Very often it is simply not possible for a chemical to produce beneficial effects without also producing unpleasant, harmful, or dangerous effects, so the drug hunter (and the FDA) must always weigh the balance between these positive and negative responses before deciding if a particular drug is suitable for human use.
To find new cures and remedies, we must be willing to take some risk. Without risk, it is simply not possible to develop novel drugs. We can reduce this risk by establishing more regulations, but these regulations impose ever increasing costs on drug development, to the point where today the average cost of developing a new drug has been estimated to be in the range of 1.4 to 1.6 billion dollars. This exorbitant financial bar ensures that very few promising drugs will ever make it out of the planning stages. If we want to eliminate the prospect of another fen-phen disaster, the only solution is to expand the regulations for approving drugs to ensure that a wide variety of drug combinations is also evaluated, thereby increasing the cost of developing new drugs even further—which will reduce the number of new drugs even further. This remains the most daunting barrier to drug hunting in the modern era. It is almost inconceivably expensive to safely search for new drugs, but without those exorbitant safety expenses, vulnerable people might get injured or die.

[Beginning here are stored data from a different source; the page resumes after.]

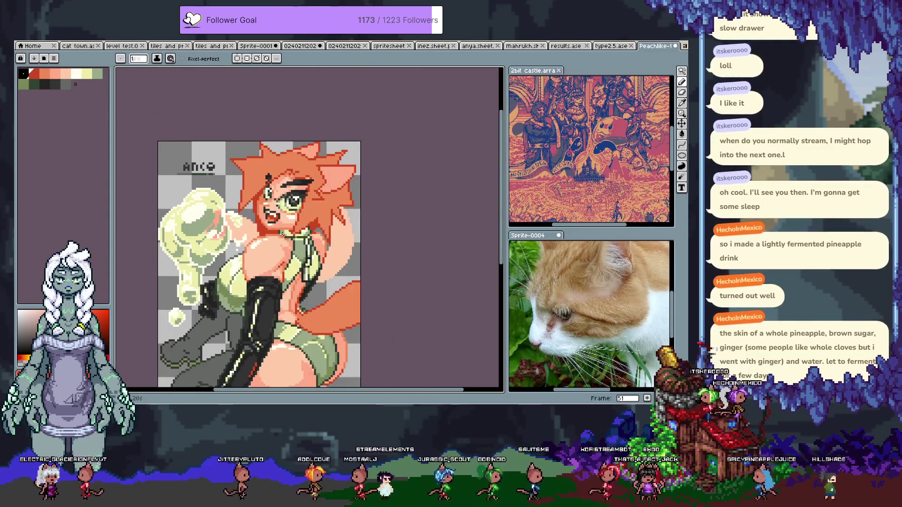
scroll(266, 200, up, 4)
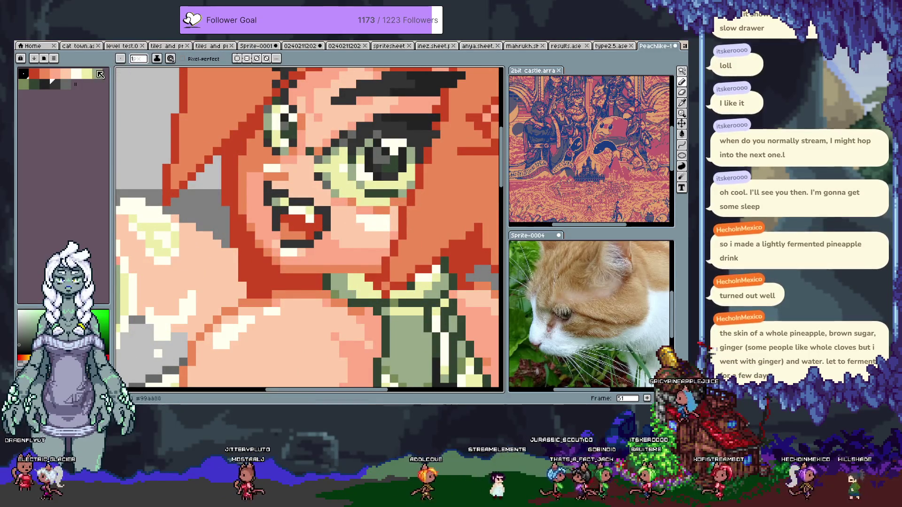
Step: Choose red from the palette and paint red pixels along the mouth
click(34, 73)
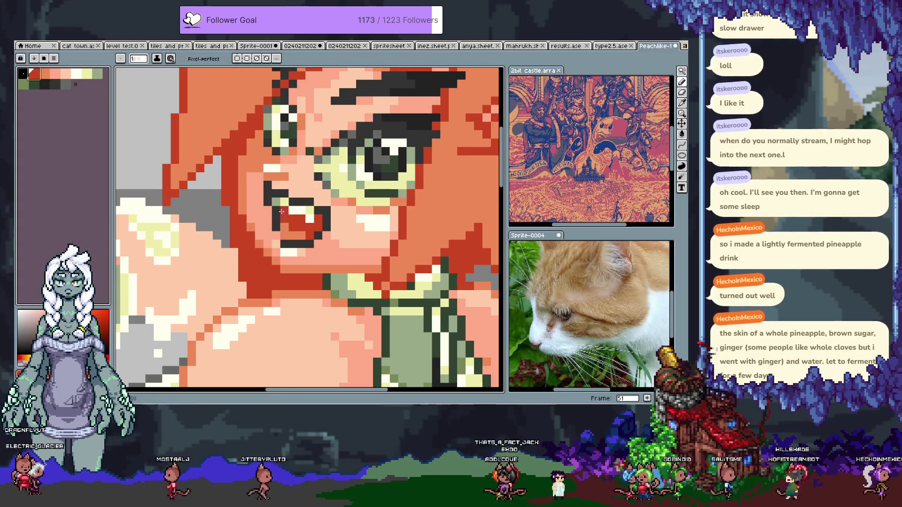
drag(277, 194, 296, 200)
scroll(300, 201, down, 5)
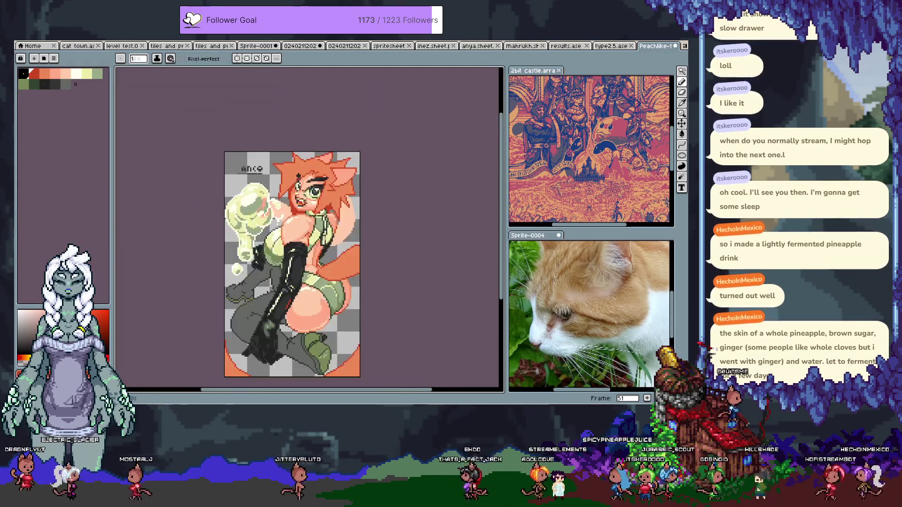
scroll(298, 190, up, 4)
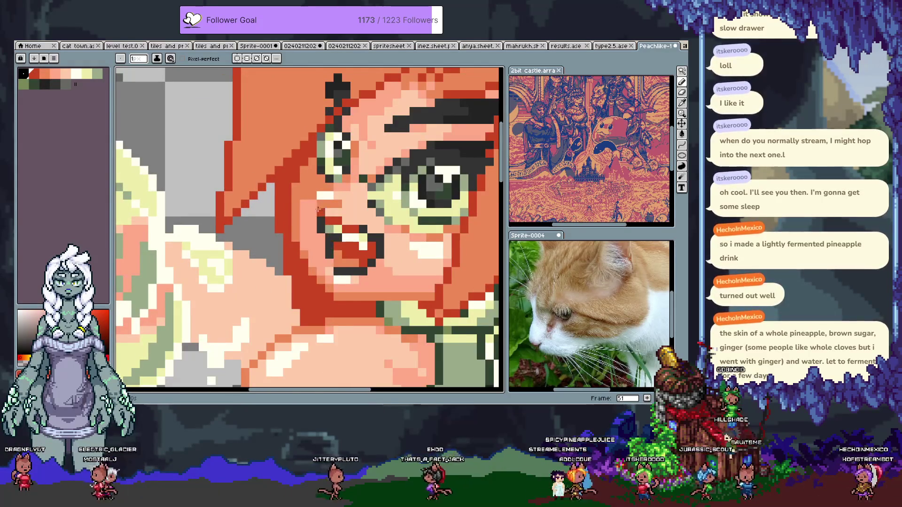
scroll(333, 228, down, 4)
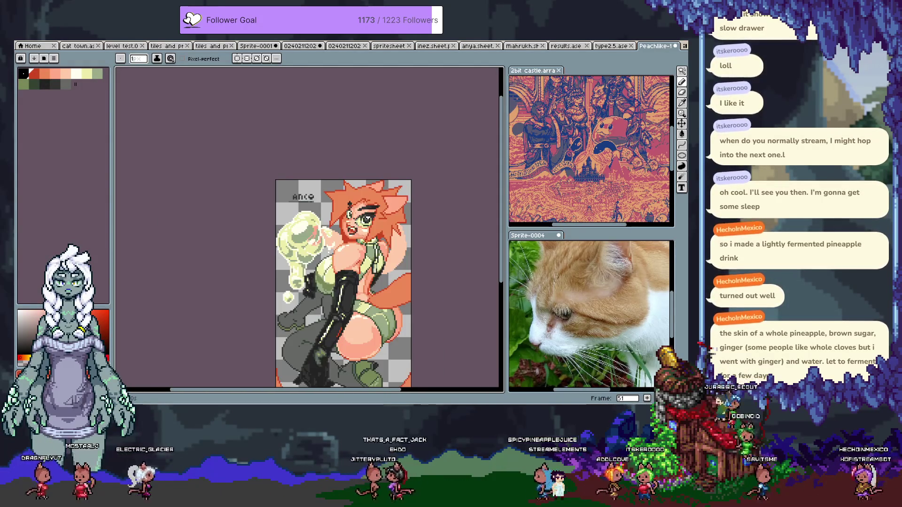
scroll(352, 217, up, 4)
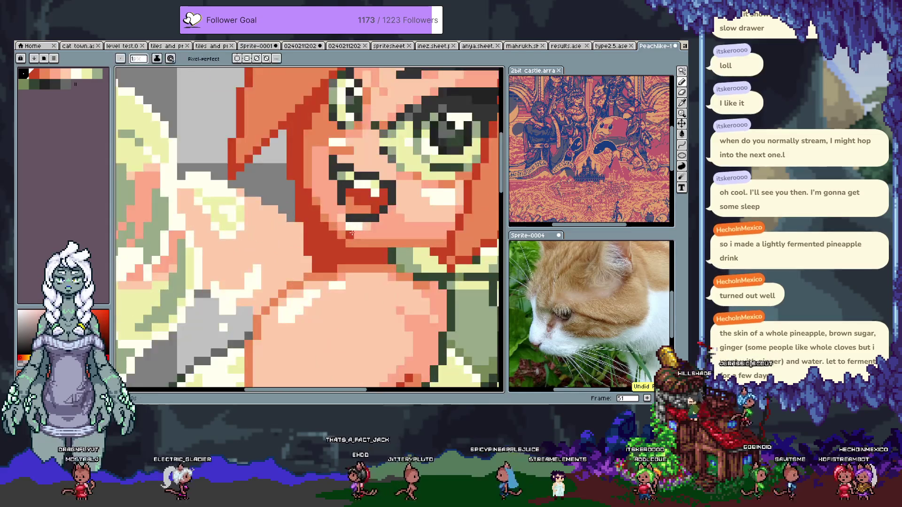
scroll(357, 216, down, 4)
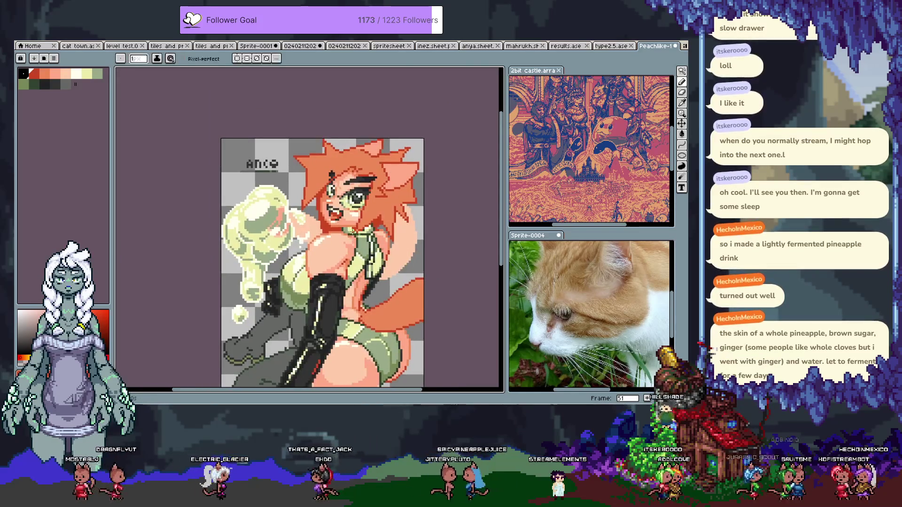
key(ctrl)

In addition, the FDA remains a government bureaucracy, with certain ineliminable inefficiencies that can disrupt or deter the development of useful drugs. As one example, in the late 1980s one of my colleagues at the pharma company I was working for resigned in a pique of anger at our bosses and took a job at the FDA. This type of career move from Big Pharma to the FDA happens all the time, so I did not think too much about it. I continued my daily work on drug development. But then I started to notice that some of our submissions to the FDA were receiving extraordinary scrutiny. Each time we submitted a report, the FDA found trivial and obviously unintentional errors, and demanded that we revise and re-submit our work. Delays stretched on and on. Even worse, all these re-submissions meant our costs were steadily mounting.